Italian rabbi (1904–1943)

Riccardo Reuven Pacifici (18 February 1904 — 12 December 1943 ) was an Italian rabbi from a Jewish family of ancient Sephardic origins, with roots in the Jewish Spanish and rabbinical traditions. Together with his wife, he was murdered in Auschwitz.

==Life==
Son of Mario Mordechai Pacifici and Gilda Borghi, Pacifici descended from an ancient Sephardic and religious Jewish family of Spanish origin and of rabbinical tradition settled in Tuscany (first in Leghorn, then in Florence) in the 16th century. After the "Liceo Classico" (Classical Studies High School) he attended the University of Florence, where he graduated summa cum laude in Classics (Lettere Classiche) in 1926, and in 1927 he was awarded by the Rabbinical College of Florence—where he had studied under important scholars such as Elia Samuele Artom, Umberto Cassuto, Shemuel Zvi Margulies—the title of Hakham ha shalem (Senior Rabbi).

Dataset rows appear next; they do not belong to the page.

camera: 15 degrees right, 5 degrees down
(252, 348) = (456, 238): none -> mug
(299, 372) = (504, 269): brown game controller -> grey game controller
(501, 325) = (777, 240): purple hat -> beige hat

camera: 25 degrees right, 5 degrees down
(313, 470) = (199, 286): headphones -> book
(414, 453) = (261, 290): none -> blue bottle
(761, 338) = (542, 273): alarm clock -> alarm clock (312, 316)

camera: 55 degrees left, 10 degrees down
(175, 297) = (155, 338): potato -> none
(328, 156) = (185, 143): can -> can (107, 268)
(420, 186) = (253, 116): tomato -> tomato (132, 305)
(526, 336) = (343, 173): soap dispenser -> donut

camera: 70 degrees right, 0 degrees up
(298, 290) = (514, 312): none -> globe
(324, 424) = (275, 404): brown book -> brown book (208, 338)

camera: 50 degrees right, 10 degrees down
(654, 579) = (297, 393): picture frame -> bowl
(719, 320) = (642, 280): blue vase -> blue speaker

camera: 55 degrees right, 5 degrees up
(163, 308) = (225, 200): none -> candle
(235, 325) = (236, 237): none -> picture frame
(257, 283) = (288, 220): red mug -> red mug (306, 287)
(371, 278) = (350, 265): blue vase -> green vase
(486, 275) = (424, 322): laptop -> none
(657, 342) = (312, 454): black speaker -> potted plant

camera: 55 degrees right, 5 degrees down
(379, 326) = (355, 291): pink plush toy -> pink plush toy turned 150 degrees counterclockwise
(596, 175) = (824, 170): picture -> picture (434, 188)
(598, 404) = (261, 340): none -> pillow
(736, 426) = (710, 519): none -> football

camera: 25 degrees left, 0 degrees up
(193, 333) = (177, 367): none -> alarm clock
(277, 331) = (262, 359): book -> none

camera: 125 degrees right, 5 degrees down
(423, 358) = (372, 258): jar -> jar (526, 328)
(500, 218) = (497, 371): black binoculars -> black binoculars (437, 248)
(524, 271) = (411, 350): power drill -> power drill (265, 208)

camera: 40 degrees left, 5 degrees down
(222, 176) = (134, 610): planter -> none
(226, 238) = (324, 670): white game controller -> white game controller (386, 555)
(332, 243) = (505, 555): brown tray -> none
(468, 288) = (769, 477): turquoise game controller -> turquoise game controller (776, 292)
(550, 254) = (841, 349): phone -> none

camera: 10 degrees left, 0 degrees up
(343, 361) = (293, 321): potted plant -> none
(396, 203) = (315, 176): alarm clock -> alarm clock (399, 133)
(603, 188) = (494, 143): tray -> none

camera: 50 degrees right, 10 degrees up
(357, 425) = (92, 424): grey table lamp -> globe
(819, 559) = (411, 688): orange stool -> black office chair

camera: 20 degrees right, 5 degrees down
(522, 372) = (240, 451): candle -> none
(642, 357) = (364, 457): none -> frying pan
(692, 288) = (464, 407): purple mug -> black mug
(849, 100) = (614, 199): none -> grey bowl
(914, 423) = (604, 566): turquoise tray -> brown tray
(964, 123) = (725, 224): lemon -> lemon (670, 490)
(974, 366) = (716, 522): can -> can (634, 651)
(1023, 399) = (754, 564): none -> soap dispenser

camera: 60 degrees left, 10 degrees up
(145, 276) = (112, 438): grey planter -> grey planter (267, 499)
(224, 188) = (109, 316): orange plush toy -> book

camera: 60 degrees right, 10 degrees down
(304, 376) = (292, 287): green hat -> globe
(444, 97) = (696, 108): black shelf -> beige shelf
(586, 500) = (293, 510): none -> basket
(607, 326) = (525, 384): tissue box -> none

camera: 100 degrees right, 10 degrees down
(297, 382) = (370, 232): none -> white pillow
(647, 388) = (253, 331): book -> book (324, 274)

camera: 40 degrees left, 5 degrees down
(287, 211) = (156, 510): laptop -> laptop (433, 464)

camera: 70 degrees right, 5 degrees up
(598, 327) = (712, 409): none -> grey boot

Pacifici served as Vicerabbi of Venice from 1928 to 1930, director of the Rabbinical College of Rhodes from 1930, Great Rabbi of Rhodes until 1936, Chief Rabbi of the Genoa Jewish Community (Comunità Israelitica di Genova) from 1936 until deported by the Nazis in 1943.

Even during the difficult war years, Pacifici never stopped his spiritual and teaching activity. He continued his rabbinical duties between 1942 and 1943 with the Jewish refugees of the Ferramonti di Tarsia internment camp, located in Cosenza in the region of Calabria.

Unwilling to leave his Genoa Community and thus abandon his remaining members, Rav Pacifici was captured by deceit in 1943 by the Nazis and sent to Auschwitz, where he was murdered with his wife Wanda Abenaim and many other members of the Pacifici family.

The "Largo Riccardo Pacifici" square, in Genoa was named after him in 1966. He was the grandfather of the past Rome Jewish Community President Riccardo Pacifici.

==Bibliography==
- Le iscrizioni dell'antico cimitero ebraico a Venezia (Inscriptions of the Ancient Jewish Cemetery in Venice), Tipografia Enrico Ariani, Florence, 1935;
- Il nuovo Tempio di Genova con illustrazioni e notizie storiche sulla Comunità nei secoli XVII-XVIII (The New Temple of Genoa with Illustrations and Historical Notes on the Community in the 17th and 18th Centuries), Tipografia Marsano, Genoa, 1939;
- Fatti e personaggi biblici alla luce del pensiero tradizionale ebraico. Antologia di Midrashim scelti e tradotti da Riccardo Pacifici (A Midrash Anthology, translated by Riccardo Pacifici), Grafotecnica, Genoa, 1943;
- Discorsi sulla Torà (Discourses on the Torah), Rome, 5728-1968, edited by Emanuele Pacifici :it:Emanuele Pacifici (available online as a free e-book on torah.it);
- Fatti e personaggi biblici nell'interpretazione ebraica tradizionale (Biblical Facts and Figures in Traditional Jewish Interpretation), Marietti, Genoa, 1986, ed. by Emanuele Pacifici.